I'll leave the decision whether it's worth covering all cases to you but as a minimum I'd switch to check Op1 first as mention above.

hassnaa-arm marked 3 inline comments as done.Apr 19 2023, 11:57 PM

Enhance code readability.

david-arm added inline comments.Apr 20 2023, 6:37 AM
llvm/lib/Target/AArch64/AArch64ISelLowering.cpp
17874

Sorry to be a pain @hassnaa-arm, but this generates warnings about missing brackets () around the res = performOpt... code. I think you can silence the warnings by rewriting this as:

if (SDValue res = performOpt(N->getOperand(0), N->getOperand(1)))
  return res;
else if (N->getOpcode() == ISD::ADD)
  return performOpt(N->getOperand(1), N->getOperand(0));

return SDValue();
hassnaa-arm marked an inline comment as done.Apr 20 2023, 10:23 PM

Fix warning.

paulwalker-arm accepted this revision.Apr 21 2023, 6:51 AM

Looks good to me but please add a couple of tests to show the new operand flexibility before landing the patch.
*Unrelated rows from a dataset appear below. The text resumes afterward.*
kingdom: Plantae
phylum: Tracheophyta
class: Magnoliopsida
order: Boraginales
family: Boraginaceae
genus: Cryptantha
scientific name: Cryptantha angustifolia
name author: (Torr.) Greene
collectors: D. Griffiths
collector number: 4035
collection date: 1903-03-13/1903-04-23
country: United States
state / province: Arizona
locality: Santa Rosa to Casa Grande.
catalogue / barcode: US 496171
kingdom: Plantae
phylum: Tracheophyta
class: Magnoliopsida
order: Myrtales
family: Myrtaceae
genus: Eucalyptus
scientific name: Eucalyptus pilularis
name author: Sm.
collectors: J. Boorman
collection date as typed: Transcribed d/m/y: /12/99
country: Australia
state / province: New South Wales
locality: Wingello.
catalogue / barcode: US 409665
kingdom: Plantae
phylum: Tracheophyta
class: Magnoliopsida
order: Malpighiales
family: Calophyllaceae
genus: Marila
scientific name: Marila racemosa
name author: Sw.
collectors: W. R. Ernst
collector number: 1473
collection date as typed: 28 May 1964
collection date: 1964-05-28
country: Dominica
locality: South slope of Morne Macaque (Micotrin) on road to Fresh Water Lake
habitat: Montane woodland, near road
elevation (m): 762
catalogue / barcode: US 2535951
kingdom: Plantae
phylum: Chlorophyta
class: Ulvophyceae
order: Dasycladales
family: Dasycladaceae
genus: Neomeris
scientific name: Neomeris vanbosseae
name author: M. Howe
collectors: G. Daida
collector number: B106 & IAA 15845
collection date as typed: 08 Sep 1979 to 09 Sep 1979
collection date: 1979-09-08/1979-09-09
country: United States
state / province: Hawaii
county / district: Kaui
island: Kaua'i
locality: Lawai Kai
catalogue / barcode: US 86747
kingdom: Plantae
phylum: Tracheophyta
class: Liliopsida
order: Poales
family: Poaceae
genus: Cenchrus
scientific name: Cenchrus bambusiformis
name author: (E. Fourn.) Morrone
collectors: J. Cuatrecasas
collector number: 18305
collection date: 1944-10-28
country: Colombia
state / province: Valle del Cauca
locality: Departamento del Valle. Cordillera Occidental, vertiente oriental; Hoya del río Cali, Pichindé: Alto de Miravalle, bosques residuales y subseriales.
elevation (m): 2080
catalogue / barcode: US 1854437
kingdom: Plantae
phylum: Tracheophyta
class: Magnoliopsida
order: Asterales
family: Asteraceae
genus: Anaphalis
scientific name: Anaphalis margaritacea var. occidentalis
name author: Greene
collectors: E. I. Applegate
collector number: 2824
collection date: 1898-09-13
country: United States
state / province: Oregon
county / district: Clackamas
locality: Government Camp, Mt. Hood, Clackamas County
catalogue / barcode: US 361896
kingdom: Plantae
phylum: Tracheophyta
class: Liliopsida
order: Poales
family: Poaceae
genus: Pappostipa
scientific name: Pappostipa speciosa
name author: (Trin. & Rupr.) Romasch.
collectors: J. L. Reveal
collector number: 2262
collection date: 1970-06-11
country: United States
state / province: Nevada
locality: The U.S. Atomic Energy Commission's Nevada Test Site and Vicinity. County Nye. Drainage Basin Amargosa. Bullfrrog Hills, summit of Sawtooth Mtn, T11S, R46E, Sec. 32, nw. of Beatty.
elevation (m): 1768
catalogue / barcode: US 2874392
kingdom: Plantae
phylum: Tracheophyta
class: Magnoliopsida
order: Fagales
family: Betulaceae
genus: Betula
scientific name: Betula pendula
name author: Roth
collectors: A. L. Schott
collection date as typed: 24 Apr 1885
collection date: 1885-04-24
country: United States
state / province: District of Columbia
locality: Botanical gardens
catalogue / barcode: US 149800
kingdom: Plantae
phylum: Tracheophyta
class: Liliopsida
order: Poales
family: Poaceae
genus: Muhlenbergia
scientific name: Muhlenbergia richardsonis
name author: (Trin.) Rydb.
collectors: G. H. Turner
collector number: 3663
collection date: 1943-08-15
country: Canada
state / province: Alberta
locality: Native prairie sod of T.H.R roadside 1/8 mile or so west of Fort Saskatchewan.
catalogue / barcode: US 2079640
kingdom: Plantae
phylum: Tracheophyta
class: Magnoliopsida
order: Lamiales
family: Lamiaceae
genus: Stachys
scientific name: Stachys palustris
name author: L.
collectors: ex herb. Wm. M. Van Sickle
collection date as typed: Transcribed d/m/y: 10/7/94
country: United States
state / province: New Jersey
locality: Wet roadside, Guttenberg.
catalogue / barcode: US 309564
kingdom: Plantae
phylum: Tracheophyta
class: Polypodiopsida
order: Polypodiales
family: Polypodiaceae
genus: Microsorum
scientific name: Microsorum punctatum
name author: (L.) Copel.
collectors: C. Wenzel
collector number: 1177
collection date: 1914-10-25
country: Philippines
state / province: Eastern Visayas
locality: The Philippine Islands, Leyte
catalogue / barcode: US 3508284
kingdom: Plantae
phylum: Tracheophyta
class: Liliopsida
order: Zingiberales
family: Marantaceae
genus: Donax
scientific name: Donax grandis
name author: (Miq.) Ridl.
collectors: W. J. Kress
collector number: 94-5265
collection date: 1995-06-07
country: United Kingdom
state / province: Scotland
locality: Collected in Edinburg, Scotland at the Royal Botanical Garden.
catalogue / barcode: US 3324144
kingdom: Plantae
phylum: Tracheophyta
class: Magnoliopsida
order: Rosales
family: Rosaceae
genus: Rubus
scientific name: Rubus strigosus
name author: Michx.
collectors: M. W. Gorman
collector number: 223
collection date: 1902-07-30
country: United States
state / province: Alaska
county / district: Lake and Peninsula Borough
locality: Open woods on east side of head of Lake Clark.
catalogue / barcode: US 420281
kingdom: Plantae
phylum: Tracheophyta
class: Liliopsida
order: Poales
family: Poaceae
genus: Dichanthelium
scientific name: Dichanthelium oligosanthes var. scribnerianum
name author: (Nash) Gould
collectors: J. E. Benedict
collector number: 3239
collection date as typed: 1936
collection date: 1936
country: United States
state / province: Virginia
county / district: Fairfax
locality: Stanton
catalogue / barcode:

For example:

define <2 x i64> @test(<2 x i64> %a, <2 x i64> %b, <2 x i64> %c, <2 x i64> %d) {
  %mul1 = mul <2 x i64> %a, %b
  %mul2= mul <2 x i64> %c, %d
  %sub = sub <2 x i64> %mul, %mul2
  ret <2 x i64> %sub
}

Add extra test cases that have 'extract_subvector' in both operands.

This revision was landed with ongoing or failed builds.Apr 24 2023, 4:55 AM
This revision was automatically updated to reflect the committed changes.